▸ **PASSAGE PROVIDED**
■ ■ ■ ■

For one thing, many of the sensors and computers found in BMW’s car, and in other prototypes, are too expensive to be deployed widely. And achieving even more complete automation will probably mean using more advanced, more expensive sensors and computers. The spinning laser instrument, or LIDAR, seen on the roof of Google’s cars, for instance, provides the best 3-D image of the surrounding world, accurate down to two centimeters, but sells for around $80,000. Such instruments will also need to be miniaturized and redesigned, adding more cost, since few car designers would slap the existing ones on top of a sleek new model.

Cost will be just one factor, though. While several U.S. states have passed laws permitting autonomous cars to be tested on their roads, the National Highway Traffic Safety Administration has yet to devise regulations for testing and certifying the safety and reliability of autonomous features. Two major international treaties, the Vienna Convention on Road Traffic and the Geneva Convention on Road Traffic, may need to be changed for the cars to be used in Europe and the United States, as both documents state that a driver must be in full control of a vehicle at all times.

Most daunting, however, are the remaining computer science and artificial-­intelligence challenges. Automated driving will at first be limited to relatively simple situations, mainly highway driving, because the technology still can’t respond to uncertainties posed by oncoming traffic, rotaries, and pedestrians. And drivers will also almost certainly be expected to assume some sort of supervisory role, requiring them to be ready to retake control as soon as the system gets outside its comfort zone.

Despite the flashy demos, I sometimes detected among carmakers a desire to hit the brakes and temper expectations.

The relationship between human and robot driver could be surprisingly fraught. The problem, as I discovered during my BMW test drive, is that it’s all too easy to lose focus, and difficult to get it back. The difficulty of reëngaging distracted drivers is an issue that Bryan Reimer, a research scientist in MIT’s Age Lab, has well documented (see “Proceed with Caution toward the Self-Driving Car,” May/June 2013). Perhaps the “most inhibiting factors” in the development of driverless cars, he suggests, “will be factors related to the human experience.”

In an effort to address this issue, carmakers are thinking about ways to prevent drivers from becoming too distracted, and ways to bring them back to the driving task as smoothly as possible. This may mean monitoring drivers’ attention and alerting them if they’re becoming too disengaged. “The first generations [of autonomous cars] are going to require a driver to intervene at certain points,” Clifford Nass, codirector of Stanford University’s Center for Automotive Research, told me. “It turns out that may be the most dangerous moment for autonomous vehicles. We may have this terrible irony that when the car is driving autonomously it is much safer, but because of the inability of humans to get back in the loop it may ultimately be less safe.”

■ ■ ■ ■

▸ **DATASET RECORDS**

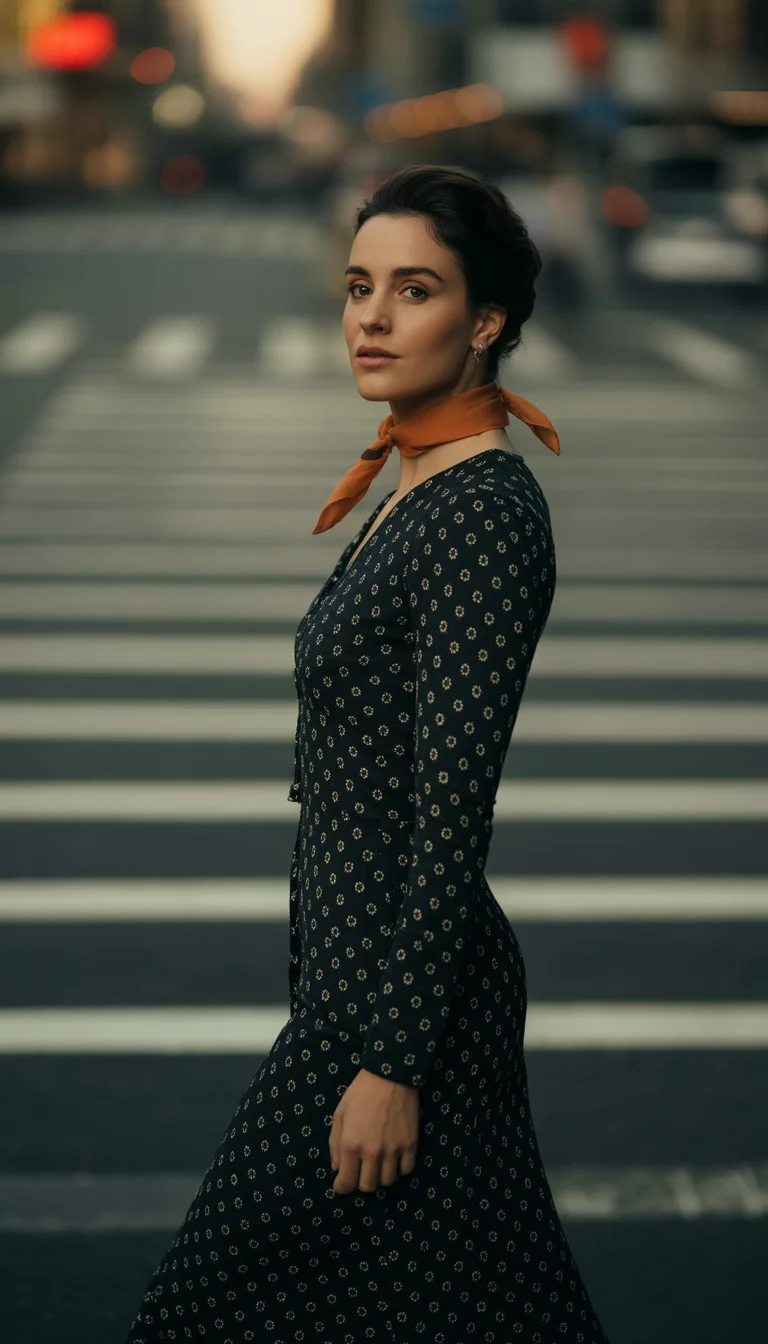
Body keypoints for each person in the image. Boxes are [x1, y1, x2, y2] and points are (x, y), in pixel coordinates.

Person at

■ ■ ■ ■

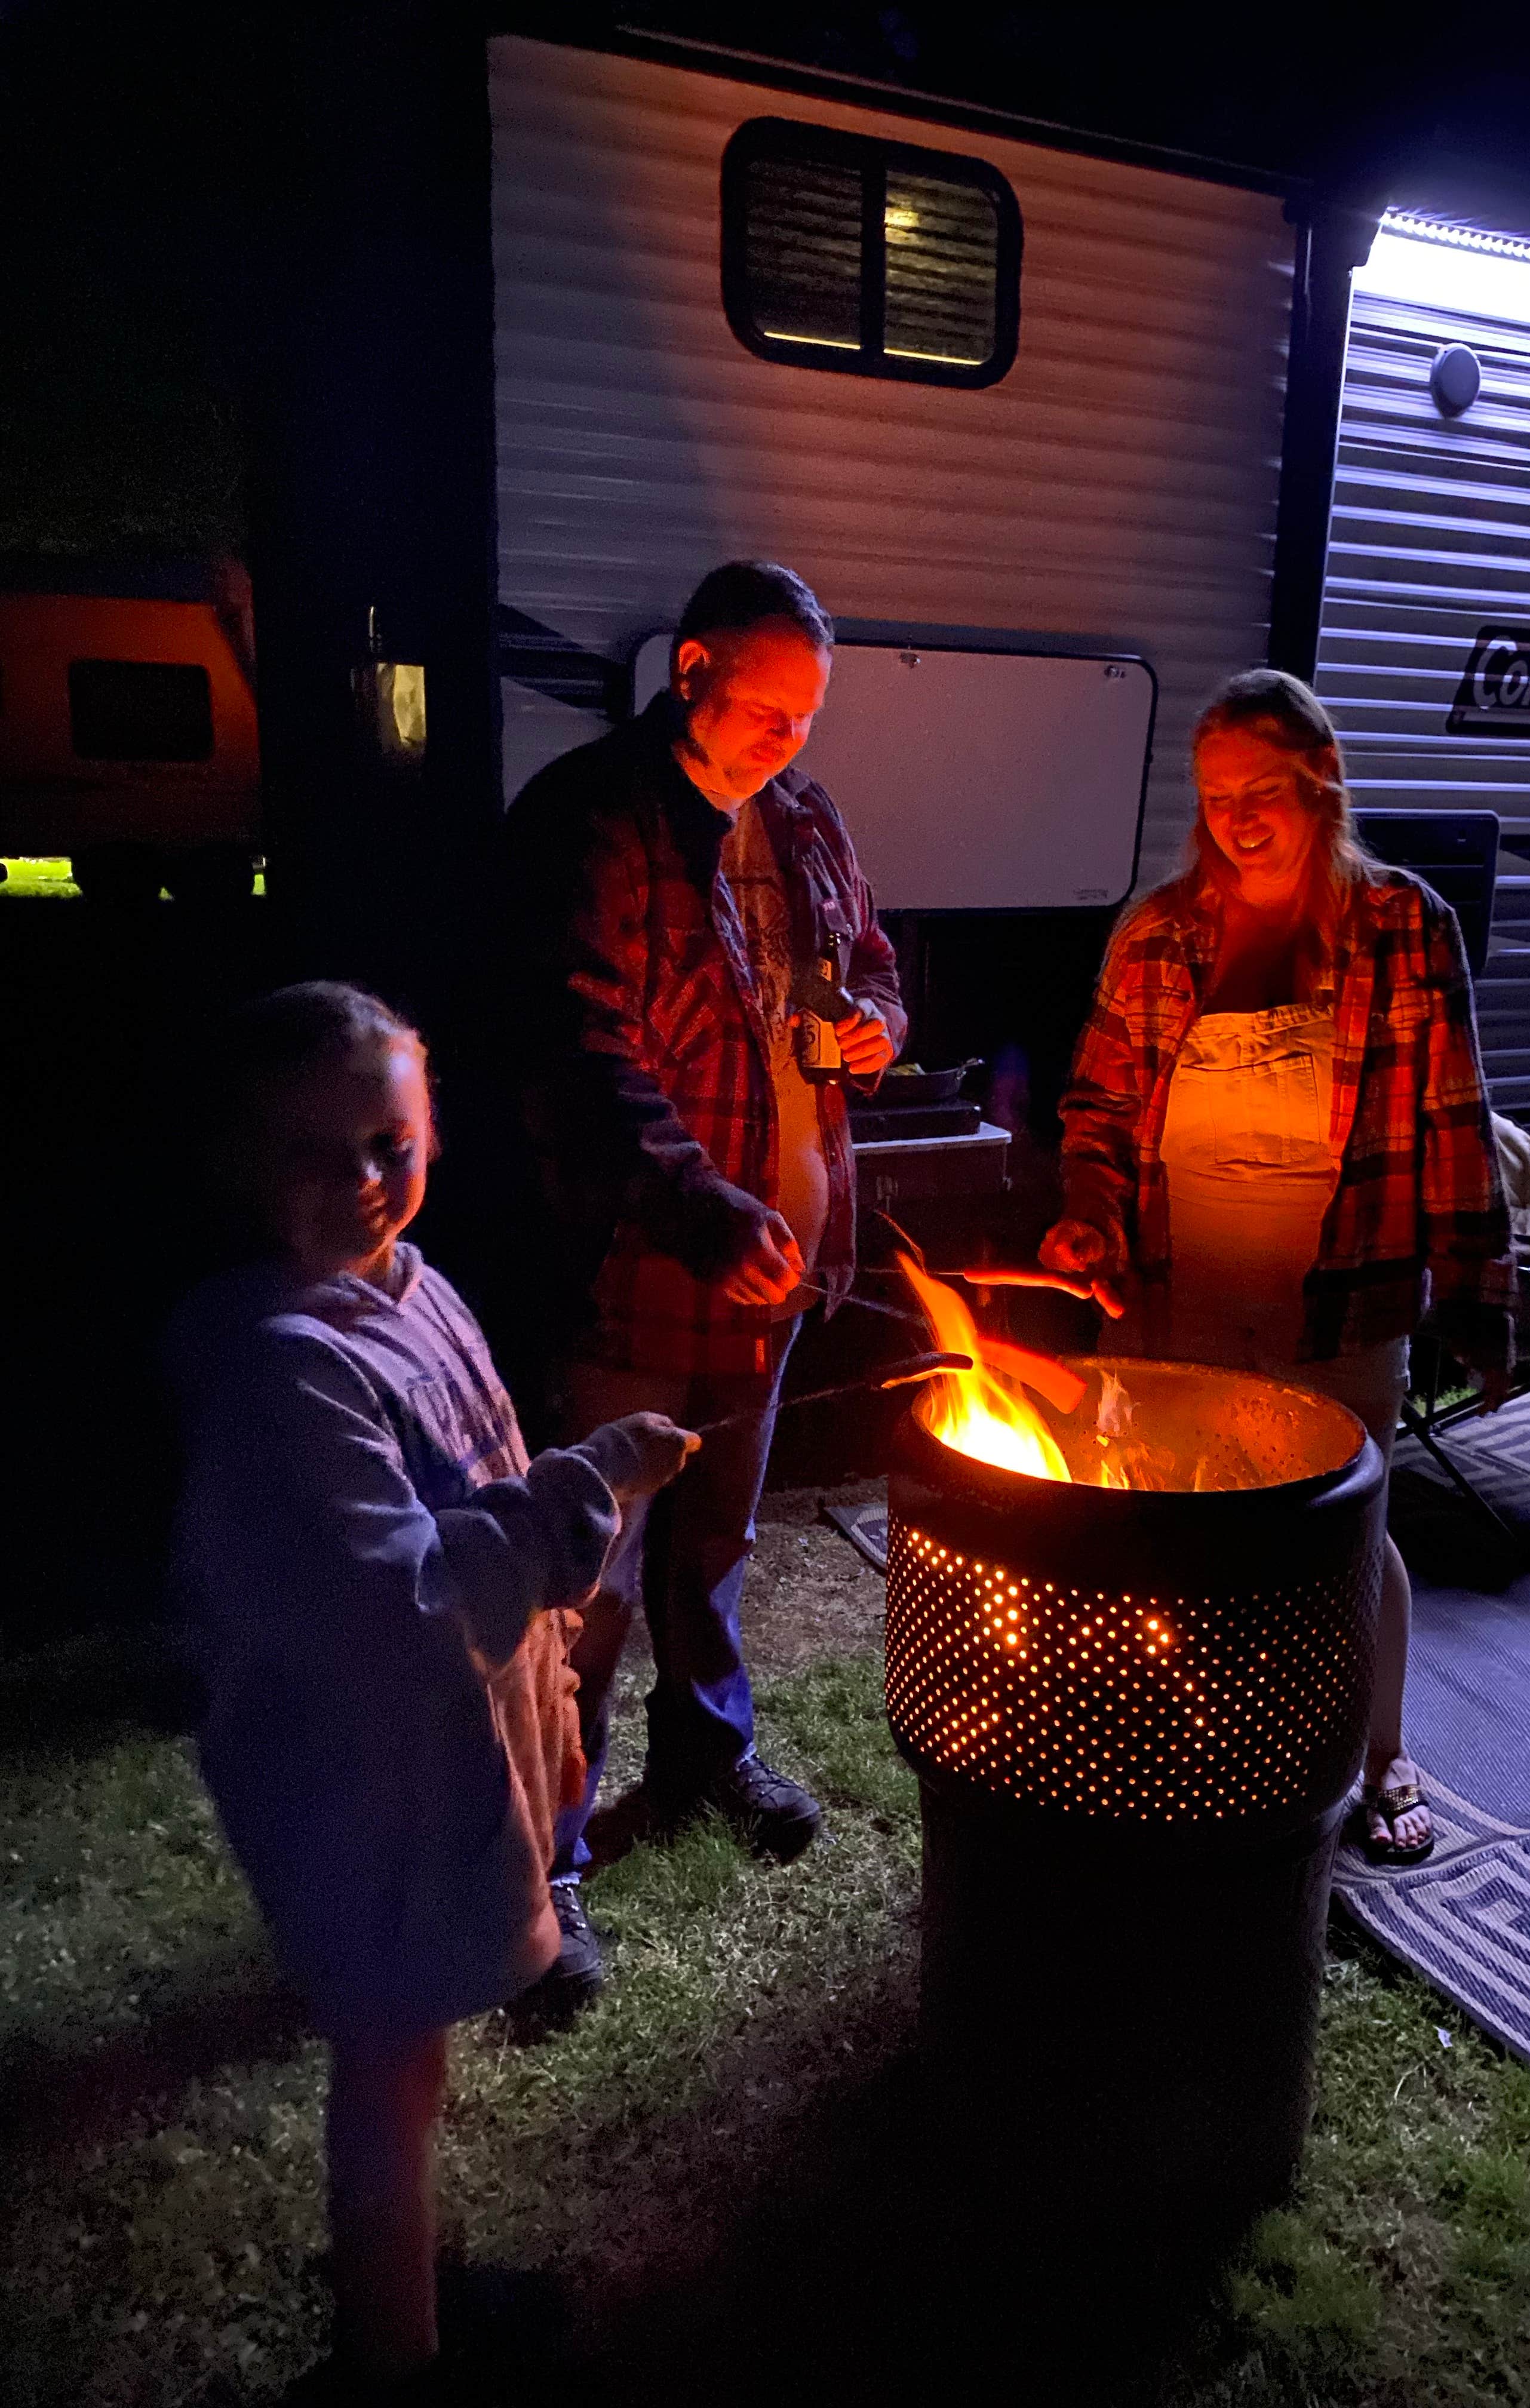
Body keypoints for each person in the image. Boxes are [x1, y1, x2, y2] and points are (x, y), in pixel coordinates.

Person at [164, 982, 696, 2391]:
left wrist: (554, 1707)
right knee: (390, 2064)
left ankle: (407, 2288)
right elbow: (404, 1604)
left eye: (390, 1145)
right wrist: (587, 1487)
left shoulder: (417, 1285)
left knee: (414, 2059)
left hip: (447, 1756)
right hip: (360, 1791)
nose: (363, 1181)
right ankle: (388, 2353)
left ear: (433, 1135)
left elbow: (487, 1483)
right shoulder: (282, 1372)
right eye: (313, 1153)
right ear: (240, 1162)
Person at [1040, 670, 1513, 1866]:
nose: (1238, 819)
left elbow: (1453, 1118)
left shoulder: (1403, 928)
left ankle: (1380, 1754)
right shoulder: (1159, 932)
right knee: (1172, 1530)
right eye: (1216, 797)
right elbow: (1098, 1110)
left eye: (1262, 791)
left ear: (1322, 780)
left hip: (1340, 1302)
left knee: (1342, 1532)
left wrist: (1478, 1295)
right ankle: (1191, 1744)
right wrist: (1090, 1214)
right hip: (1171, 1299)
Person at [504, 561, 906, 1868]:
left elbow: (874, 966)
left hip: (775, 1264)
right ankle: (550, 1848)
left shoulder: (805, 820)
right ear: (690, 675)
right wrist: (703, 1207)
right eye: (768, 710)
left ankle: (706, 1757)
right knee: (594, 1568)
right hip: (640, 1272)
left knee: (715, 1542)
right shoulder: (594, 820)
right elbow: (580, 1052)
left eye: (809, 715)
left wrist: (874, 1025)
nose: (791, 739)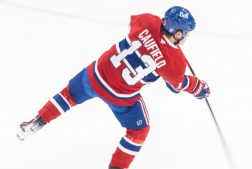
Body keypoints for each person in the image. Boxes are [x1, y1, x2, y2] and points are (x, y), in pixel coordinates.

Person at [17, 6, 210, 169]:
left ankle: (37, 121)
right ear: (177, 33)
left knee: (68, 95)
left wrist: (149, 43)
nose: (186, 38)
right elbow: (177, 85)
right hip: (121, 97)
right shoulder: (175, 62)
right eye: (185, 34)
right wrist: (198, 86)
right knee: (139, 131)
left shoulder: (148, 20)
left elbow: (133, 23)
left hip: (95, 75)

■ ■ ■ ■

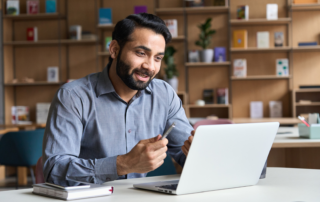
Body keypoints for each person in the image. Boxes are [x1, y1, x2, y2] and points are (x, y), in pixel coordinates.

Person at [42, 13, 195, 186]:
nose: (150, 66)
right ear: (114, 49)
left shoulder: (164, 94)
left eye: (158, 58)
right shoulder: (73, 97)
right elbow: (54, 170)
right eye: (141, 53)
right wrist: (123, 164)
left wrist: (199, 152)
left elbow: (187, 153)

■ ■ ■ ■

▸ **EXERCISE**
Can you pick up the passage on self-driving cars after its final sentence and continue it?

▸ **THE ANSWER**
An important challenge with a system that drives all by itself, but only some of the time, is that it must be able to predict when it may be about to fail, to give the driver enough time to take over. This ability is limited by the range of a car’s sensors and by the inherent difficulty of predicting the outcome of a complex situation. “Maybe the driver is completely distracted,” Werner Huber said. “He takes five, six, seven seconds to come back to the driving task—that means the car has to know [in advance] when its limitation is reached. The challenge is very big.”

Before traveling to Germany, I visited John ­Leonard, an MIT professor who works on robot navigation, to find out more about the limits of vehicle automation. ­Leonard led one of the teams involved in the DARPA Urban Challenge, an event in 2007 that saw autonomous vehicles race across mocked-up city streets, complete with stop-sign intersections and moving traffic. The challenge inspired new research and new interest in autonomous driving, but ­Leonard is restrained in his enthusiasm for the commercial trajectory that autonomous driving has taken since then. “Some of these fundamental questions, about representing the world and being able to predict what might happen—we might still be decades behind humans with our machine technology,” he told me. “There are major, unsolved, difficult issues here. We have to be careful that we don’t overhype how well it works.”

Leonard suggested that much of the technology that has helped autonomous cars deal with complex urban environments in research projects—some of which is used in Google’s cars today—may never be cheap or compact enough to be employed in commercially available vehicles. This includes not just the LIDAR but also an inertial navigation system, which provides precise positioning information by monitoring the vehicle’s own movement and combining the resulting data with differential GPS and a highly accurate digital map. What’s more, poor weather can significantly degrade the reliability of sensors, ­Leonard said, and it may not always be feasible to rely heavily on a digital map, as so many prototype systems do. “If the system relies on a very accurate prior map, then it has to be robust to the situation of that map being wrong, and the work of keeping those maps up to date shouldn’t be underestimated,” ­he said.

Near the end of my ride in BMW’s autonomous prototype, I discovered an example of imperfect autonomy in action. We had made a loop of the airport and were heading back toward the city when a Smart car, which had been darting through traffic a little erratically, suddenly swung in front of me from the right. Confused by its sudden and irregular maneuver, our car kept approaching it rapidly, and with less than a second to spare I lost my nerve and hit the brakes, slowing the car down and taking it out of self-driving mode. A moment later I asked Aeberhard if our car would have braked in time. “It would’ve been close,” he admitted.

Despite the flashy demos and the bold plans for commercialization, I sometimes detected among carmakers a desire to hit the brakes and temper expectations. Ralf Herttwich, who leads research and engineering of driver assistance systems at Mercedes, explained that interpreting a situation becomes exponentially more difficult as the road becomes more complex. “Once you leave the highway and once you go onto the average road, environment perception needs to get better. Your interpretation of traffic situations, because there are so many more of them—they need to get better,” he said. “Just looking at a traffic light and deciding if that traffic light is for you is a very, very complex problem.”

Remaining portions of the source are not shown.